[cap-talk] Confinement Confusion

David Hopwood david.nospam.hopwood at blueyonder.co.uk
Tue Jul 18 09:14:47 EDT 2006


David Wagner wrote:
> Toby Murray writes:
> 
>>Thus, it looks to me that *-property and confinement are inherently 
>>tangled in the minds of many in the community. If anyone out there could 
>>give some history on this I'd certainly be interested to hear it.
> 
> Confinement is the goal.  The *-property is one approach to try to
> meet that goal.  To put it another way, the *-property is a means to
> an end; that end is confinement.

My impression was that confinement, the simple security property, and
the *-property were all independent goals.

You can certainly have each of these properties, in several variants,
without the other two. (You can have confinement without any labelling,
which is necessary to express the simple security property or the
*-property.)

But I never really understood why the simple security property or the
*-property would be desirable anyway, given the restrictions they place
on frequently needed patterns of cooperation. It is very odd that
these properties have been considered important challenge problems for
access control systems, when they are almost irrelevant to real-world
security problems, and rigorous enforcement of them would often
*preclude* secure cooperation.

>>Of course that most recent Halevi.
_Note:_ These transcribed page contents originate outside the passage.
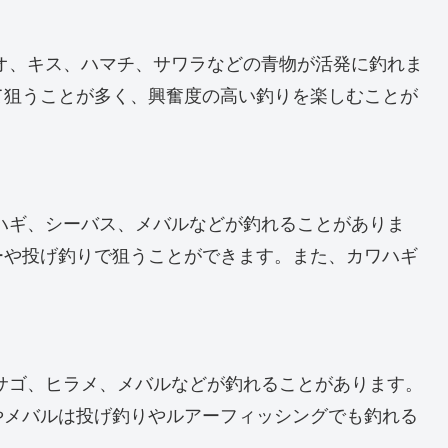
オ、キス、ハマチ、サワラなどの青物が活発に釣れま
て狙うことが多く、興奮度の高い釣りを楽しむことが
ハギ、シーバス、メバルなどが釣れることがありま
ーや投げ釣りで狙うことができます。また、カワハギ
サゴ、ヒラメ、メバルなどが釣れることがあります。
やメバルは投げ釣りやルアーフィッシングでも釣れる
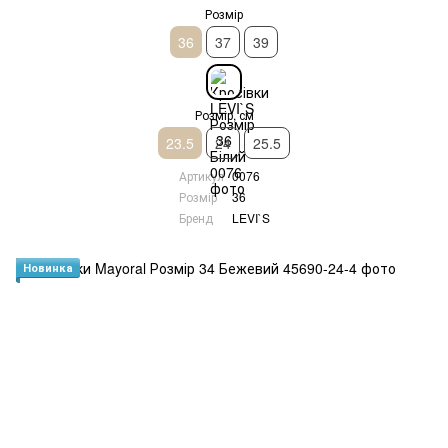
Розмір
36
37
39
Розмір, см
23.5
24
25.5
Артикул
0076
Розмір
36
Бренд
LEVI`S
Новинка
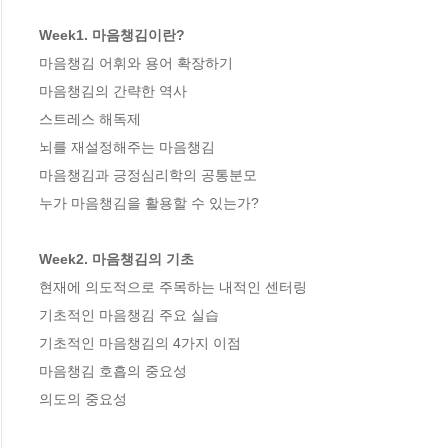
Week1. 마음챙김이란?
마음챙김 어휘와 용어 확장하기

마음챙김의 간략한 역사

스트레스 해독제

뇌를 재설정해주는 마음챙김

마음챙김과 긍정심리학의 공통분모

누가 마음챙김을 활용할 수 있는가?

Week2. 마음챙김의 기초
현재에 의도적으로 주목하는 내적인 센터링

기초적인 마음챙김 주요 실습

기초적인 마음챙김의 4가지 이점

마음챙김 호흡의 중요성

의도의 중요성
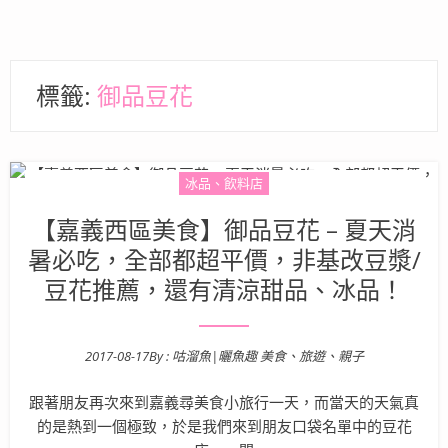
標籤:
御品豆花
冰品、飲料店
【嘉義西區美食】御品豆花 – 夏天消
暑必吃，全部都超平價，非基改豆漿/
豆花推薦，還有清涼甜品、冰品！
2017-08-17
By :
咕溜魚|曬魚趣 美食、旅遊、親子
Posted on
跟著朋友再次來到嘉義尋美食小旅行一天，而當天的天氣真
的是熱到一個極致，於是我們來到朋友口袋名單中的豆花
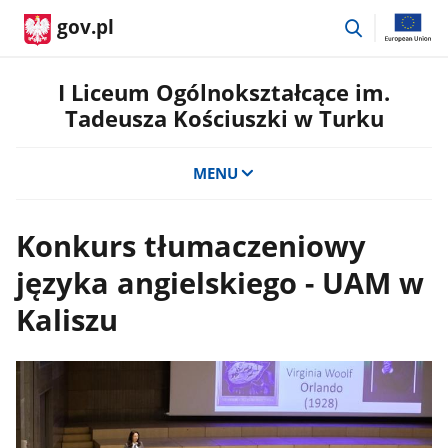
przejdź
gov.pl
do
wyszukiwar
I Liceum Ogólnokształcące im.
Tadeusza Kościuszki w Turku
MENU
Konkurs tłumaczeniowy
języka angielskiego - UAM w
Kaliszu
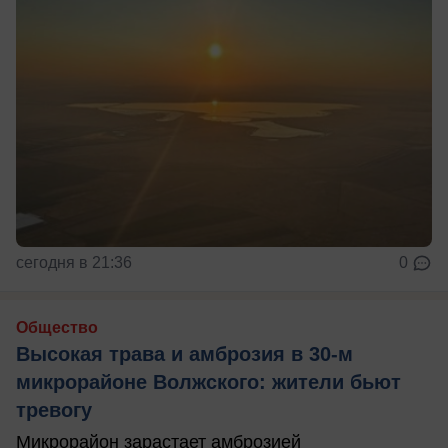
сегодня в 21:36
0
Общество
Высокая трава и амброзия в 30‑м
микрорайоне Волжского: жители бьют
тревогу
Микрорайон зарастает амброзией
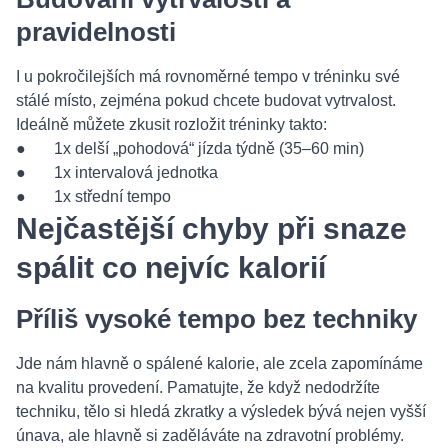
pravidelnosti
I u pokročilejších má rovnoměrné tempo v tréninku své
stálé místo, zejména pokud chcete budovat vytrvalost.
Ideálně můžete zkusit rozložit tréninky takto:
● 1x delší „pohodová“ jízda týdně (35–60 min)
● 1x intervalová jednotka
● 1x střední tempo
Nejčastější chyby při snaze
spálit co nejvíc kalorií
Příliš vysoké tempo bez techniky
Jde nám hlavně o spálené kalorie, ale zcela zapomínáme
na kvalitu provedení. Pamatujte, že když nedodržíte
techniku, tělo si hledá zkratky a výsledek bývá nejen vyšší
únava, ale hlavně si zaděláváte na zdravotní problémy.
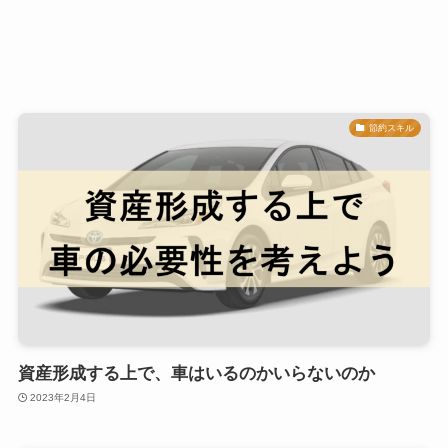
節約スキル
資産形成する上で、車はいるのかいらないのか
2023年2月4日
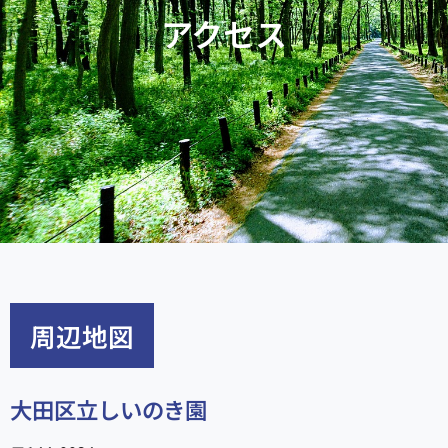
アクセス
周辺地図
大田区立しいのき園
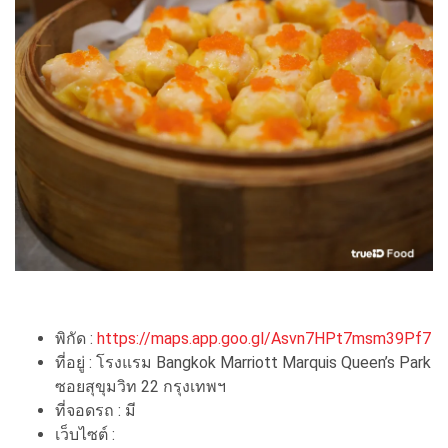
พิกัด :
https://maps.app.goo.gl/Asvn7HPt7msm39Pf7
ที่อยู่ : โรงแรม Bangkok Marriott Marquis Queen’s Park
ซอยสุขุมวิท 22 กรุงเทพฯ
ที่จอดรถ : มี
เว็บไซต์ :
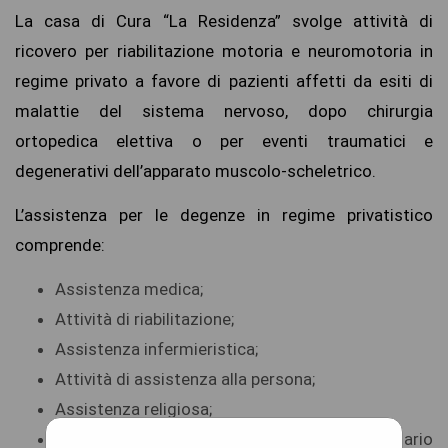
La casa di Cura “La Residenza” svolge attività di
ricovero per riabilitazione motoria e neuromotoria in
regime privato a favore di pazienti affetti da esiti di
malattie del sistema nervoso, dopo chirurgia
ortopedica elettiva o per eventi traumatici e
degenerativi dell’apparato muscolo-scheletrico.
L’assistenza per le degenze in regime privatistico
comprende:
Assistenza medica;
Attività di riabilitazione;
Assistenza infermieristica;
Attività di assistenza alla persona;
Assistenza religiosa;
Fornitura di farmaci compresi nel Prontuario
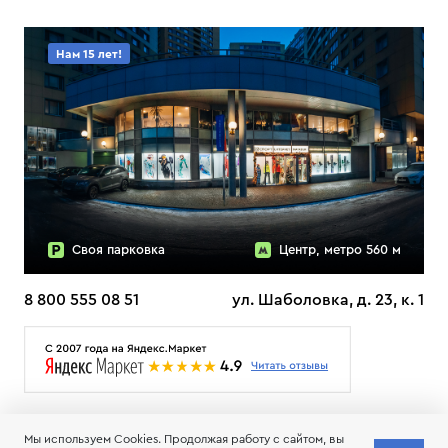
Нам 15 лет!
Своя парковка
Центр, метро 560 м
8 800 555 08 51
ул. Шаболовка, д. 23, к. 1
О НАС
ДОСТАВКА
ТЕСТЫ ЛЫЖ ОТЗЫВЫ
Мы используем Cookies. Продолжая работу с сайтом, вы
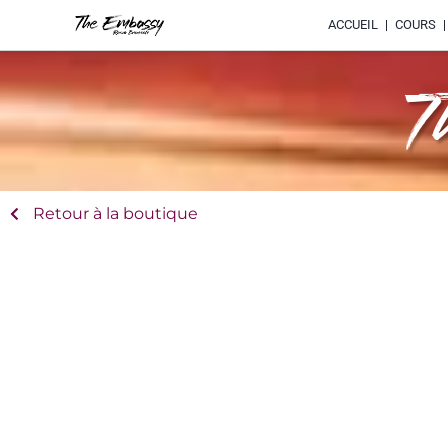
ACCUEIL
COURS
T
Retour à la boutique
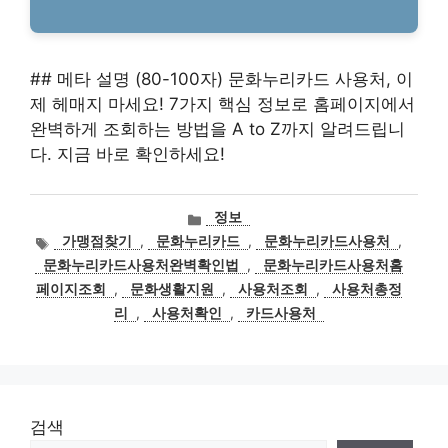
## 메타 설명 (80-100자) 문화누리카드 사용처, 이
제 헤매지 마세요! 7가지 핵심 정보로 홈페이지에서
완벽하게 조회하는 방법을 A to Z까지 알려드립니
다. 지금 바로 확인하세요!
카
정보
테
태
가맹점찾기
,
문화누리카드
,
문화누리카드사용처
,
고
그
문화누리카드사용처완벽확인법
,
문화누리카드사용처홈
리
페이지조회
,
문화생활지원
,
사용처조회
,
사용처총정
리
,
사용처확인
,
카드사용처
검색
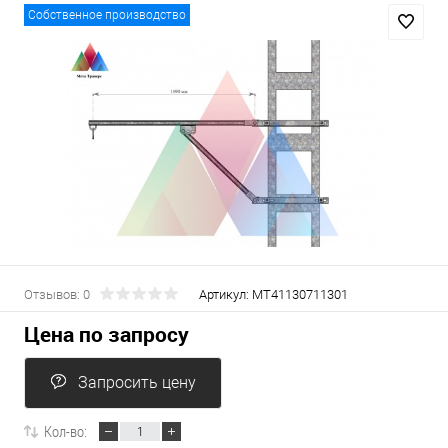
Собственное производство
Отзывов: 0
Артикул:
МТ41130711301
Цена по запросу
Запросить цену
Кол-во:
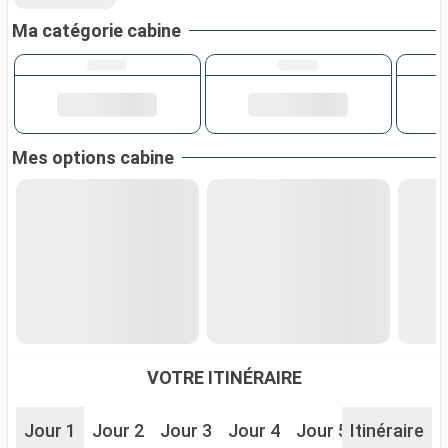
Ma catégorie cabine
Mes options cabine
VOTRE ITINÉRAIRE
Jour 1
Jour 2
Jour 3
Jour 4
Jour 5
Itinéraire
Jour 6
J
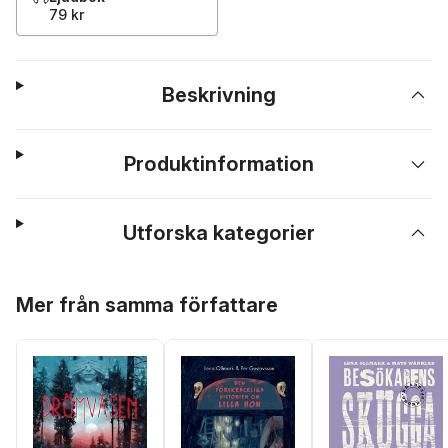
79 kr
Beskrivning
Produktinformation
Utforska kategorier
Hoppa över listan
Mer från samma författare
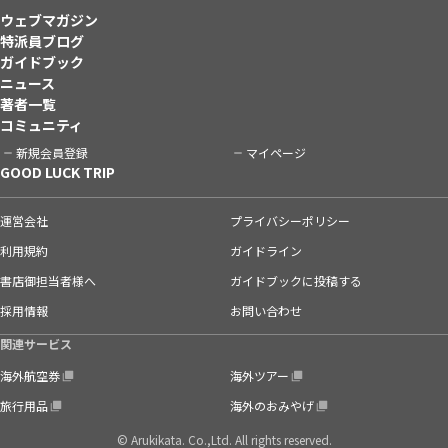
ウェブマガジン
特派員ブログ
ガイドブック
ニュース
著者一覧
コミュニティ
新規会員登録
マイページ
GOOD LUCK TRIP
運営会社
プライバシーポリシー
利用規約
ガイドライン
書店御担当者様へ
ガイドブックに投稿する
採用情報
お問い合わせ
関連サービス
海外航空券
海外ツアー
旅行用品
海外のおみやげ
© Arukikata. Co.,Ltd. All rights reserved.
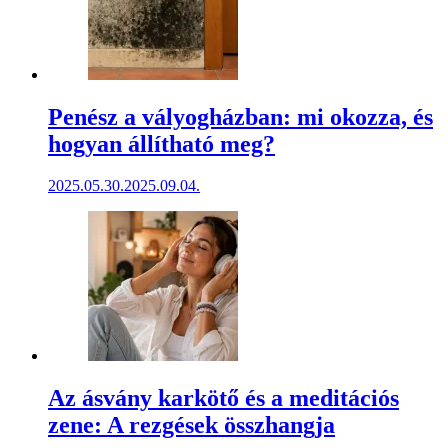
Penész a vályogházban: mi okozza, és
hogyan állítható meg?
2025.05.30.
2025.09.04.
Az ásvány karkötő és a meditációs
zene: A rezgések összhangja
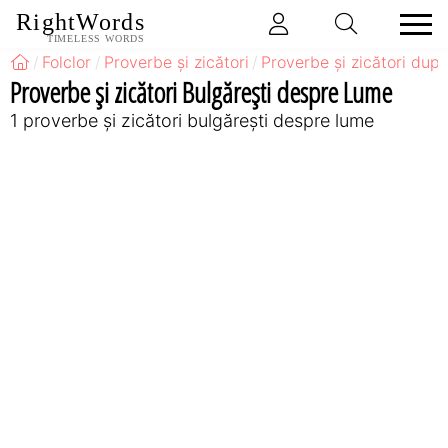
RightWords
TIMELESS WORDS
Folclor
Proverbe și zicători
Proverbe și zicători după
Proverbe și zicători Bulgăreşti despre Lume
1 proverbe și zicători bulgăreşti despre lume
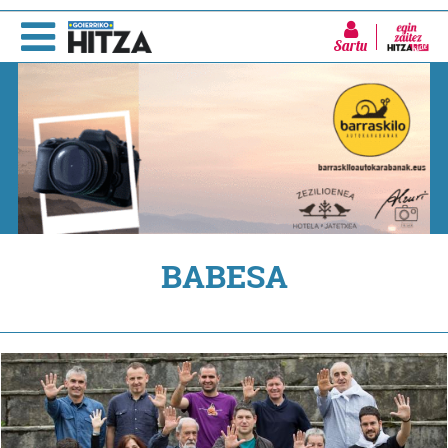
Sartu
BABESA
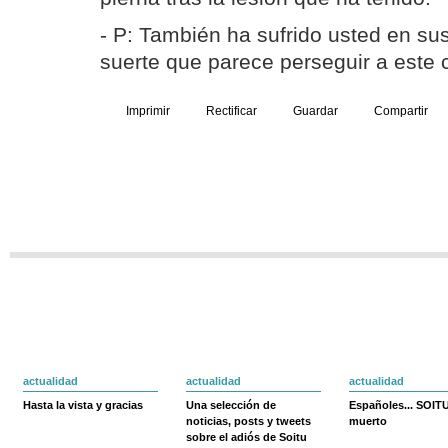
- P: También ha sufrido usted en su
suerte que parece perseguir a este 
Imprimir
Rectificar
Guardar
Compartir
actualidad
actualidad
actualidad
Hasta la vista y gracias
Una selección de
Españoles... SOIT
noticias, posts y tweets
muerto
sobre el adiós de Soitu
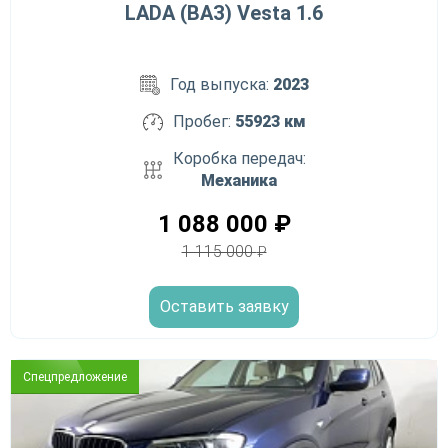
LADA (ВАЗ) Vesta 1.6
Год выпуска:
2023
Пробег:
55923 км
Коробка передач:
Механика
1 088 000
₽
1 115 000
₽
Оставить заявку
Спецпредложение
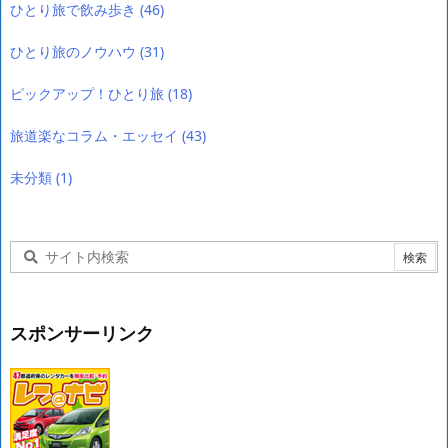
ひとり旅で飲み歩き
(46)
ひとり旅のノウハウ
(31)
ピックアップ！ひとり旅
(18)
旅道楽なコラム・エッセイ
(43)
未分類
(1)
スポンサーリンク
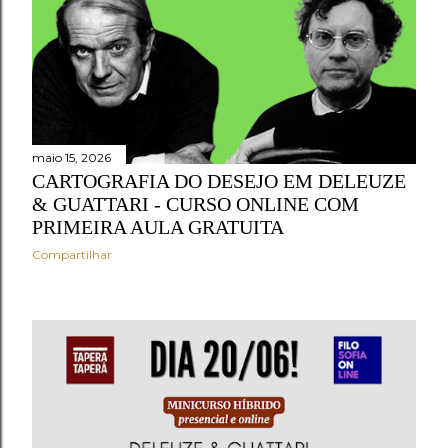
maio 15, 2026
CARTOGRAFIA DO DESEJO EM DELEUZE
& GUATTARI - CURSO ONLINE COM
PRIMEIRA AULA GRATUITA
Compartilhar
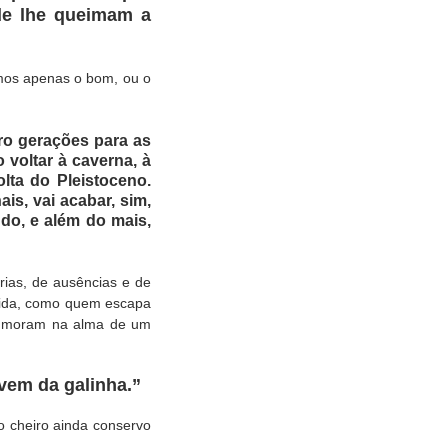
de lhe queimam a
emos apenas o bom, ou o
tro gerações para as
voltar à caverna, à
lta do Pleistoceno.
s, vai acabar, sim,
udo, e além do mais,
rias, de ausências e de
 vida, como quem escapa
e moram na alma de um
em da galinha.”
o cheiro ainda conservo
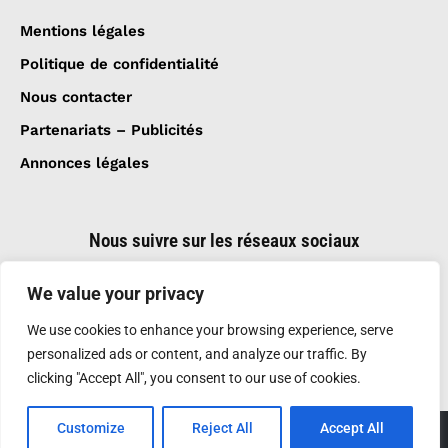
Mentions légales
Politique de confidentialité
Nous contacter
Partenariats – Publicités
Annonces légales
Nous suivre sur les réseaux sociaux
We value your privacy
We use cookies to enhance your browsing experience, serve
personalized ads or content, and analyze our traffic. By
clicking "Accept All", you consent to our use of cookies.
Customize
Reject All
Accept All
Création et réalisation :
GDM-Pixel
, tous droits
Karger. et. al paper also models 
>>confinement using "probabilistic non-interference". Given the huge 
>>number of different variations on non-interference, I feel this only 
>>further confuses things.
> 
> Hmm.  I'm not sure I understand this criticism.  Probabilistic
> non-interference seems to be a reasonable formalism for analyzing covert
> channels and bit-confinement.

Probabilistic non-interference seems to me to be useless at best, given
that we have no sound basis on which to estimate the probabilities.